* [GIVEN TEXT]:
⟨
The work of the World Association for Christian Communication (WACC) is becoming even more important at a time when communication is increasingly reduced to technique at the service of partisan interests and profit, the organization’s president told its board of directors on the opening day of their Oct. 9-14 meeting here.

“Many communication and journalism faculties now place far more emphasis on marketing than on communication history and theory,” WACC president Dennis Smith noted in his opening address. Smith, a longtime Presbyterian Church (U.S.A.) mission worker, is currently based in Argentina.

WACC is a Toronto-headquartered global organization that promotes communication for social change. The board of directors, WACC’s main governing body, meets once every three years. A key item on the agenda of the 2011 meeting is to agree a five-year strategic plan for 2012 to 2016.

The meeting will also initiate a training program to strengthen global and regional leadership within WACC.

Key concerns identified by Smith included the need for WACC to increase its networking capacity, and to strengthen its governance structures and a sense of common identity and purpose.

“WACC needs to increase our visibility and credibility as the world’s leading faith-based association of communication professionals,” said Smith. “How can we leverage our broad and compelling experience into the capacity to impact public policy and even the communication strategies of ecumenical institutions and of our own churches?”

In his report, Smith had noted how many churches and ecumenical agencies are cutting or eliminating communication budgets.  

“Those programs that remain must justify their continued existence in terms of their contribution to fund-raising and public relations,” the WACC president stated.
⟩
* [WORK INSTRUCTION 1]: In the WACC meeting article, swap "budgets" for "funding" and write out everything from "In his report, Smith" down to "WACC president stated.".
* [WORK INSTRUCTION 2]: According to the WACC meeting article, how often does the WACC board of directors meet?
* [WORK INSTRUCTION 3]: Could you go on with the WACC meeting article from where it stops?

* [Saved data entries]:
⟨
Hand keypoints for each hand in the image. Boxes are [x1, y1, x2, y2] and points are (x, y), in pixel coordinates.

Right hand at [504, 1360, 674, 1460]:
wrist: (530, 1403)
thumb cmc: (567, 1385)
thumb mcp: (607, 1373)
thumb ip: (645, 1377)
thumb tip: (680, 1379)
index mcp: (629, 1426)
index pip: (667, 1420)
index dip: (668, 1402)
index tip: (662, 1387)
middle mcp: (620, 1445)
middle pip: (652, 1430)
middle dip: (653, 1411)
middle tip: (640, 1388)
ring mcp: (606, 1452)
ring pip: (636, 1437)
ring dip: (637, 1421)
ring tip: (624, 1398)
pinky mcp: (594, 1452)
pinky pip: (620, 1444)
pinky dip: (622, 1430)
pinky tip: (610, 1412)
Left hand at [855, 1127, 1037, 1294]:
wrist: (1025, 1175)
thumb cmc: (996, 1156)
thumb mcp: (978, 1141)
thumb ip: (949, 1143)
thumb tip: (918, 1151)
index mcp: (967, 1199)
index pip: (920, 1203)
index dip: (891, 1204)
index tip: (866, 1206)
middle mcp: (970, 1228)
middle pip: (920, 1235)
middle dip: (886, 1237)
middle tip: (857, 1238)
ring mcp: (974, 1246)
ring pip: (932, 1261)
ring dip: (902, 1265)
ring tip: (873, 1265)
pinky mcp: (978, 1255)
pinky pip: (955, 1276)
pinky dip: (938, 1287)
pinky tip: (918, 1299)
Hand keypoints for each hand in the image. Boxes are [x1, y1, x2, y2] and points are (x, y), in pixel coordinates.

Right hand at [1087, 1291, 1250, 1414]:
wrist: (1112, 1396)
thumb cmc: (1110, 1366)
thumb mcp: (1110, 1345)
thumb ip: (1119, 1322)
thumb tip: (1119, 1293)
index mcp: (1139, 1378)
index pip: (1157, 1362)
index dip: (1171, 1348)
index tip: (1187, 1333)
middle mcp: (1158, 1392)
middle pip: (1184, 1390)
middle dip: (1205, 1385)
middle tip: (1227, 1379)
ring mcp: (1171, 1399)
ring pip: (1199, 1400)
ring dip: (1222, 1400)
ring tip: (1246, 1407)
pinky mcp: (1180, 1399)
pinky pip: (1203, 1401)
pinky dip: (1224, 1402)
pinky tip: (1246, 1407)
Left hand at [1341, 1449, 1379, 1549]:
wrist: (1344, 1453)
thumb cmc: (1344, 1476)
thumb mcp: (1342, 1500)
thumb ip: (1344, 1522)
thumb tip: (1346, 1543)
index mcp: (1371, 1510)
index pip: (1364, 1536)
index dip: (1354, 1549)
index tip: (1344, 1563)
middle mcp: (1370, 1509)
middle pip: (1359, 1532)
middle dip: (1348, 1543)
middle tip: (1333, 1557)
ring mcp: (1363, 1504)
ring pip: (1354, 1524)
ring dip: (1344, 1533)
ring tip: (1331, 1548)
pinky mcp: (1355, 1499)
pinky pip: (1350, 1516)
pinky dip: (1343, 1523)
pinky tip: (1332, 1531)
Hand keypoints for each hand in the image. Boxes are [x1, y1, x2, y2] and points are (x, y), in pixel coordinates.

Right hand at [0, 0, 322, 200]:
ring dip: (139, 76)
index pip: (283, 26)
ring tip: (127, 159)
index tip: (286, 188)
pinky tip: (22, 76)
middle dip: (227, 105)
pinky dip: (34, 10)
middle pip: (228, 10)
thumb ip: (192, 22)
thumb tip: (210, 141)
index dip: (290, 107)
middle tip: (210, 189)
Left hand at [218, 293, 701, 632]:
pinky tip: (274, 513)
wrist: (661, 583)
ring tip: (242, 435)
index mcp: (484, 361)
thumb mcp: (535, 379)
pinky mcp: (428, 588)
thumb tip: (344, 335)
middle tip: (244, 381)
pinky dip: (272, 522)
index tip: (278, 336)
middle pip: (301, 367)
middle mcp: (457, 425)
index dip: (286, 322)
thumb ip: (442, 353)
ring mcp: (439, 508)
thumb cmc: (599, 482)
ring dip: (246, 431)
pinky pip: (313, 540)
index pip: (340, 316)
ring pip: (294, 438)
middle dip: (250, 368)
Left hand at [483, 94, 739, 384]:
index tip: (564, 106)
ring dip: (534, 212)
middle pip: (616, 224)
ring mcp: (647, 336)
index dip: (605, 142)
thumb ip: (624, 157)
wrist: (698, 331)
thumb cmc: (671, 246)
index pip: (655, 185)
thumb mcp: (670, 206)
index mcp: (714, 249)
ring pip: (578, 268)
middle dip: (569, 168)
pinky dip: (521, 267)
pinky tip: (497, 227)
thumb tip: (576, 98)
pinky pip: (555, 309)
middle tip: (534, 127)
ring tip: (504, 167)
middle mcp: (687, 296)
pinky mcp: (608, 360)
⟩
* [TASK RESPONSE 1]:
In his report, Smith had noted how many churches and ecumenical agencies are cutting or eliminating communication funding.  

“Those programs that remain must justify their continued existence in terms of their contribution to fund-raising and public relations,” the WACC president stated.

* [TASK RESPONSE 2]: Once every three years.

* [TASK RESPONSE 3]:
“Of course, in today’s market-driven world, religious institutions must learn to package their message in a way that can be heard and understood,” said Smith. “But WACC has always understood that communication is not limited to technique.  Communication is building meaning in common.”

WACC has corporate and personal members in over 100 countries.  Members are organized in eight regional associations in Africa, Asia, the Caribbean, Europe, Latin America, the Middle East, North America and the Pacific.

The history of WACC dates back to 1950 but the organization was more formally established in the UK with a Board of Trustees in 1968. The global headquarters moved to Toronto in 2006.

Smith referred in his report to the WACC’s identity as a faith-based organization, one of the issues dealt with in the strategic planning process.

“I have found that some of us do what we do quite explicitly rooted in our faith experience,” said Smith. “Others of us do what we do because of our ethical and ideological commitments.  Faith talk makes some of us nervous, and some of us have had very painful experiences with the church as institution.”

Some people are part of WACC because of its historic stand on communication rights and social justice, recalled Smith, while for others it is because its mission coincides with their personal faith commitments.

“What, then, is the glue that holds us together?” he asked. The consultations related to the strategic plan made clear the consensus with WACC, said Smith: “We affirm and celebrate our rootedness in the Christian faith while proclaiming our commitment to working respectfully and in humility with all people of good will, especially those on the margins of society.”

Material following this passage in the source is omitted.